Penti Baihua, a traditional Baihuaeri leader and founder of Bameno Community Tours, has also testified to the Inter-American Court of Human Rights in defense of his uncontacted neighbors, in the first international human rights case involving the rights of Indigenous Peoples living in voluntary isolation (Indigenous Tagaeri and Taromenane Peoples vs. Ecuador). The case, along with the defense of the forest and land and cultural rights by grassroots Waorani communities in Yasuni, offers a unique opportunity to protect the rainforest and make the promise of human rights a reality on the ground. Penti’s message to the governments and peoples who live where the oil companies come from is clear: “Territory is life; deje vivir, let us live.”

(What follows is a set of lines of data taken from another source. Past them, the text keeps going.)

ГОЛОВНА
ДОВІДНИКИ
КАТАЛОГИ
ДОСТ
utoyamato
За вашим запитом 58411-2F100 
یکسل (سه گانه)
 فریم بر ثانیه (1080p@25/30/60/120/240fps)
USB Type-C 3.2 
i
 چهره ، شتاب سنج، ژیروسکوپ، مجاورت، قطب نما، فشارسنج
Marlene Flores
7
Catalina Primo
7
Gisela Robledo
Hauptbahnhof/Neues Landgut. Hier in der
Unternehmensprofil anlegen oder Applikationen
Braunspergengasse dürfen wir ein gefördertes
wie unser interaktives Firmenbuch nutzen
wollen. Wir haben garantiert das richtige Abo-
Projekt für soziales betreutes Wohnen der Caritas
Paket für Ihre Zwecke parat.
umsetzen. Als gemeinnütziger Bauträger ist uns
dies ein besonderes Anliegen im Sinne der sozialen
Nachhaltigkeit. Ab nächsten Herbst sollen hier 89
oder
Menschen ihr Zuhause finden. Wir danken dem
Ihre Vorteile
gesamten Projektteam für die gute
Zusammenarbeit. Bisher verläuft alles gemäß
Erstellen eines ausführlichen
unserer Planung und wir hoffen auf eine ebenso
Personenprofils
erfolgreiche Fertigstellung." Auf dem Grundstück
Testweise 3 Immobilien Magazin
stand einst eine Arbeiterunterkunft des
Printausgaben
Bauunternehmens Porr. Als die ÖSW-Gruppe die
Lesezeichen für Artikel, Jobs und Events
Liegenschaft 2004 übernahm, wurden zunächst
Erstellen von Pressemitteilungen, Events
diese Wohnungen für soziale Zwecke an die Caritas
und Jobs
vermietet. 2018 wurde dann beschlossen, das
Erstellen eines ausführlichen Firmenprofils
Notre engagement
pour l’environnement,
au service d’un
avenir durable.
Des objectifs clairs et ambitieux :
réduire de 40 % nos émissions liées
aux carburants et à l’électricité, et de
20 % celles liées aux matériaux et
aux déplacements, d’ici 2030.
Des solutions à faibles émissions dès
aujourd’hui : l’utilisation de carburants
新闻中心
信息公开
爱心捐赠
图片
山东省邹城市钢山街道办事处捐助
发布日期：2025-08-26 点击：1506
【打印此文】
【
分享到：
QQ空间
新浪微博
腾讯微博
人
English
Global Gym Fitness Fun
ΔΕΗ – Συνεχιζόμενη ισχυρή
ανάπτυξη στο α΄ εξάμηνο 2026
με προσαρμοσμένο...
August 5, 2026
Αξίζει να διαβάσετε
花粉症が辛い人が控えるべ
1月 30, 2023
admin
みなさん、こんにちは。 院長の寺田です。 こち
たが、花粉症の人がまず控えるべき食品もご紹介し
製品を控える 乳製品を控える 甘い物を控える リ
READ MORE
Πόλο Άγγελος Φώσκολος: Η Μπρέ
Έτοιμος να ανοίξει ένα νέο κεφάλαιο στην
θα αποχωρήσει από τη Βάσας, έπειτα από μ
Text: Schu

Growing research is proving that the best way to safeguard nature is to recognize Indigenous Peoples’ rights to their lands and territories. Secure land titles are an essential means to respect and protect those rights. As the Baihuaeri Waorani of Bameno defend the forest and demand legal recognition of grassroots territorial and cultural rights, they are also defending biodiversity and global climate.
A word of caution: If you search the internet or libraries looking for information, please keep in mind that there is a lot of confusion and mistaken information about the Waorani Peoples and Yasuni. Anthropology is not an exact science; anthropologists frequently base their interpretations on limited information, debate with each other, modify their interpretations over time, and are influenced by their own culture and way of thinking. Academics in other fields, reporters, documentary filmmakers, NGOs and governments also make mistakes, and frequently ignore grassroots voices. The resulting misinformation is all too often echoed or repeated by others.